Mektuba imza atan isimler “cadı avının cinsel özgürlüğü tehlikeye atabileceğini” öne sürerek, başlatılan sosyal medya kampanyalarını da “tasfiye dalgası” yaratmakla eleştirdi. İmzacı kadınlar dünyada “yeni bir aşırılığın” yayılmaya başladığını ve bu durumun, kadınların güçsüz ve kurban olduğu yönünde bir algı yarattığını da belirtirler.
1967 ve 1972 yıllarının genç jenerasyonu, cinsel özgürlüğü ve bağımsızlığı ilk kez politik çerçevede dillendirdi. “Yeni Sol” olarak adlandırılan akımın entelektüellerinden Herbert Marcuse ve William Riech, Marksizm ve Psikoanaliz temelli yazılar yazarak cinsel devrime destek oldular. Marcuse ve Reich yazılarında sık sık kapitalizmin üretimden çok tüketime teşvik eden doğası nedeniyle toplulukları cinsel özgürlüklerinden alıkoyan bir olgu olduğundan bahsettiler. İnsan doğasında var olan libidonun (cinsel enerji) kapitalizm yararına manipüle edilmesi ve özellikle reklam sektöründe cinselliğin ve kadın vücudunun objeleştirilmesi bu yıllarda aktivist sol kesimin eleştiri bombardımanına tuttuğu konular haline geldi. Tüm bu tartışmalardan sonra insan hakları, sömürgecilik, kadın hakları, eşcinsellik, doğa ve dünya barışı konuları da tartışılmaya başlandı.

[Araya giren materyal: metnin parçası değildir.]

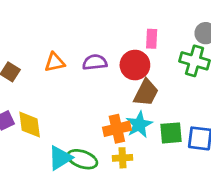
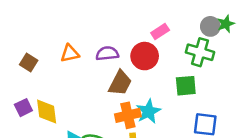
pink rectangle: (152, 39) -> (160, 32), turned 54
brown trapezoid: (146, 93) -> (120, 83), moved
green square: (171, 133) -> (186, 86), moved

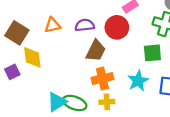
brown square: (29, 62) -> (17, 33), size x1.5
yellow diamond: (47, 111) -> (32, 57), moved
cyan star: (148, 111) -> (138, 81), moved

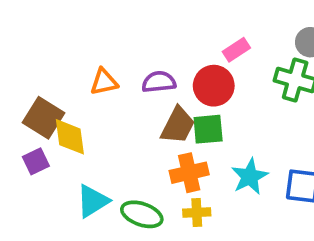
brown square: (17, 33) -> (43, 118), moved
green square: (152, 53) -> (208, 129), moved
cyan triangle: (57, 102) -> (93, 201), moved

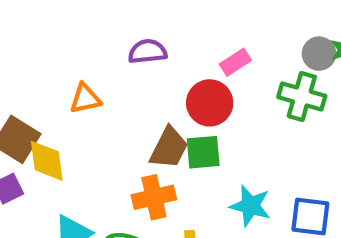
purple semicircle: (159, 82) -> (147, 51), moved
orange cross: (189, 173) -> (154, 197), moved
cyan star: (250, 177) -> (250, 206), turned -30

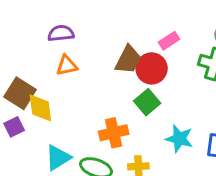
purple semicircle: (147, 51) -> (61, 33), moved
brown trapezoid: (169, 148) -> (128, 60), moved
green square: (203, 152) -> (147, 102), turned -35

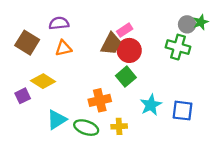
pink rectangle: (169, 41) -> (125, 30), moved
brown square: (20, 93) -> (27, 43), moved
yellow diamond: (40, 108) -> (43, 81), turned -50
cyan star: (179, 139) -> (151, 105), turned 30

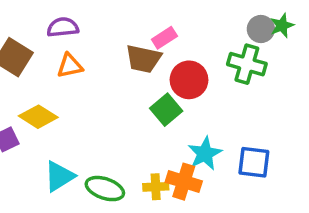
brown trapezoid: (111, 44) -> (143, 59), turned 75
red circle: (129, 50) -> (189, 80), moved
orange cross: (100, 100) -> (184, 182), moved, turned 30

Kapitalist sistemin, toplum üzerinde üretimden çok tüketimi şartlandırması sonucunda, Angelina Jolie, Asia Argento, Gwyneth Paltrow vb. sanatçılar, bu sistemin oyununun vahşi sömürü kurallarını baştan kabullenerek kariyerlerinde zirveye gelmişlerdir. Objeleşen kadın bedenlerinin bu tüketime sunulmasının sonucudur “#MeToo” (Ben de) hareketi! Sistemin oyun kurallarından biridir. Yoksul Güney insanlarının sömürü uğruna öldürülmesi, milyonlarca insanın mülteci olarak yurtlarını bırakması ve Vahşi Batı’nın/Kuzey’in gelen mülteci çocuklarını seks kölesi yapmaları bu kötü yazılmış oyunun içinde asla yer almamaktadır. İnsani ilişkilerin karşısına, yine insani olmayan, onu yabancılaştıran ve cinsel ilişkiyi duygusuzca yaşaması için mekanik hale sokan kapitalizm, Catherine Deneuve gibi düşünen “Aydın” sanatçıları da bu yüzden dışlar.
İlla ki, “#MeToo” (Ben de) denilecekse, silah satışlarına, seks kölesi çocukların sömürüsüne, dünyayı kendisine ait sanan otoritelere, sivil ölümlerine, yoksulluğa, adaletsizliğe karşı durularak denilmelidir.